→ Selected excerpt:
CADman 01-18-2004 12:50 PM

Re: HELP!!! Start/Rough Idle After 45-60 Seconds
 
"Will Honea" <whonea@codenet.net> wrote in message news:<JxX2tWiP5BNp-pn2-wjQfcIWQi5jD@anon.none.net>...
> Sounds like the O2 sensor making it run rich but 30-45 seconds is a
> bit too soon for that to be the root problem. I think that vacuum
> leak in the brake booster may be the real culprit. I don't know if
> the computer reads anything from the heater on the O2 sensor, but
> that's another possibility. I fought cold idle problems with an 88 MJ
> 4.0 for months before I finally got everything working right - seemed
> like everything I did helped a little but the problem didn't go
> completely away until I changed the O2 sensor.
>
> On Thu, 15 Jan 2004 03:57:49 UTC marcad2000@dslextreme.com (CADman)
> wrote:
>
> > Here's my problem:
> >
> > I am bringing an old '89 Cherokee Pioneer 4.0L Automatic back to life
> > while I rebuild my '87 Laredo 4.0L engine (got about 250,000 mile on
> > it before it died). The '89 Pioneer was very clean inside and body
> > straight, but the engine compartment was a horrible dirty mess.
> >
> > The problem is that, when I cold start, it runs fine (about 1200 rpm),
> > then after about 46-60 seconds, rpm's drop badly to near stall (200
> > rmp's or so) and runs rough. After it warms up, runs fine, smooth
> > acceleration and has plenty of power AND just passed California Smog
> > Test.

→ List of tasks:
1. Turn the paragraph of the forum post about the rough idle that begins "I am bringing an old '89 Cherokee" into a short bulleted list that keeps its main facts.
2. Print the part of the forum post about the rough idle starting at "Re: HELP!!! Start/Rough" and ending at "UTC marcad2000@dslextreme.com (CADman)".

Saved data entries
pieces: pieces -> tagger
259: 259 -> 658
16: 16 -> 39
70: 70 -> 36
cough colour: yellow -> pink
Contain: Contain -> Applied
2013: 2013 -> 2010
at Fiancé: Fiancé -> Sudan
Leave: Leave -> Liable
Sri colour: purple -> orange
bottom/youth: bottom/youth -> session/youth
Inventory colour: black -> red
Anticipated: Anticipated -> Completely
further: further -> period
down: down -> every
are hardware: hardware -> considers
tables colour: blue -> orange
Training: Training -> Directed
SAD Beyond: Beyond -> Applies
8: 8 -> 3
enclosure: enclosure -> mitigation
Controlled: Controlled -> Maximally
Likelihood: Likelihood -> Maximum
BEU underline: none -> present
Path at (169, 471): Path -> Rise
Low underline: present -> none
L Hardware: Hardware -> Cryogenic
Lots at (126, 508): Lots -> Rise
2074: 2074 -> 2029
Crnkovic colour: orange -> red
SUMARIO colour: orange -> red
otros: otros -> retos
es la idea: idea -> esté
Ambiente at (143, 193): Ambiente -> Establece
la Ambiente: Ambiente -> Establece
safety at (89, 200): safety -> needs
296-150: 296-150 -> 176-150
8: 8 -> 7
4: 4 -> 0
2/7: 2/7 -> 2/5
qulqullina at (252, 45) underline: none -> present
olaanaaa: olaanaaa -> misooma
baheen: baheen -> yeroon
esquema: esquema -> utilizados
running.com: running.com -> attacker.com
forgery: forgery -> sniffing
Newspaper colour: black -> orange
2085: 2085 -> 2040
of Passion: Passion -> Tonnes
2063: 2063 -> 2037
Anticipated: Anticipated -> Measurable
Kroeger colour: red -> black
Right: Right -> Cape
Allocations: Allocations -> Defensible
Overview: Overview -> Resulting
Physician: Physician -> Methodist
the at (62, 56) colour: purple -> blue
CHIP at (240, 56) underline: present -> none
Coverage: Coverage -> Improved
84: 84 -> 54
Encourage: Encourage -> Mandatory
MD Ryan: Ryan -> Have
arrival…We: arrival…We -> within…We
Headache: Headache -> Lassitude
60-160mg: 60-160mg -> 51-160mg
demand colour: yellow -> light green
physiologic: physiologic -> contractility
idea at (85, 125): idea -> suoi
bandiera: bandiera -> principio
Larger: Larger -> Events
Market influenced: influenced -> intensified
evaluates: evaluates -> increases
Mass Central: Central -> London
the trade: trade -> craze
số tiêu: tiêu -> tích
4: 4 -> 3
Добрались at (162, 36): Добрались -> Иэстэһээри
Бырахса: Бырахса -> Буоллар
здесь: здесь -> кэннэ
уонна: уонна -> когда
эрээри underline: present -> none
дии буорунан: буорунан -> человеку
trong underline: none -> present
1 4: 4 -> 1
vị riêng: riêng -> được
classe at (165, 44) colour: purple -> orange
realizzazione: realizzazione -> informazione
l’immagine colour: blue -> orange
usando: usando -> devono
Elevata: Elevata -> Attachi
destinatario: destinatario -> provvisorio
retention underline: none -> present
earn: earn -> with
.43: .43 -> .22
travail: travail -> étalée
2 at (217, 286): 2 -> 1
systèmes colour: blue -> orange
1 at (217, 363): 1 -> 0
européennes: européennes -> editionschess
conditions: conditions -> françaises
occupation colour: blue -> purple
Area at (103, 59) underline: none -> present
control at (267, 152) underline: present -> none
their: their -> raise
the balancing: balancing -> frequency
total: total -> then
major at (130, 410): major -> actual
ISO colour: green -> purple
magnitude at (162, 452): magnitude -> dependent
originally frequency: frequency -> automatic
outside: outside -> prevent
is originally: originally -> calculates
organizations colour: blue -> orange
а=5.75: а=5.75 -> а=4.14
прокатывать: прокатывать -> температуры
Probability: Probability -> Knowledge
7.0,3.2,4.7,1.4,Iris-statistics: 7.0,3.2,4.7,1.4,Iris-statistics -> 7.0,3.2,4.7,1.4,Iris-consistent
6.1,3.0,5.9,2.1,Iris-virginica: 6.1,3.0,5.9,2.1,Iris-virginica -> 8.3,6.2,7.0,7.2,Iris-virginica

→ Answers for the exercise:
1.
- The writer is bringing an old '89 Cherokee Pioneer 4.0L Automatic back to life.
- This is happening while the writer rebuilds the engine of an '87 Laredo 4.0L, which got about 250,000 miles before it died.
- The Pioneer was very clean inside, and its body was straight.
- Its engine compartment was a horrible, dirty mess.

2.
Re: HELP!!! Start/Rough Idle After 45-60 Seconds
 
"Will Honea" <whonea@codenet.net> wrote in message news:<JxX2tWiP5BNp-pn2-wjQfcIWQi5jD@anon.none.net>...
> Sounds like the O2 sensor making it run rich but 30-45 seconds is a
> bit too soon for that to be the root problem. I think that vacuum
> leak in the brake booster may be the real culprit. I don't know if
> the computer reads anything from the heater on the O2 sensor, but
> that's another possibility. I fought cold idle problems with an 88 MJ
> 4.0 for months before I finally got everything working right - seemed
> like everything I did helped a little but the problem didn't go
> completely away until I changed the O2 sensor.
>
> On Thu, 15 Jan 2004 03:57:49 UTC marcad2000@dslextreme.com (CADman)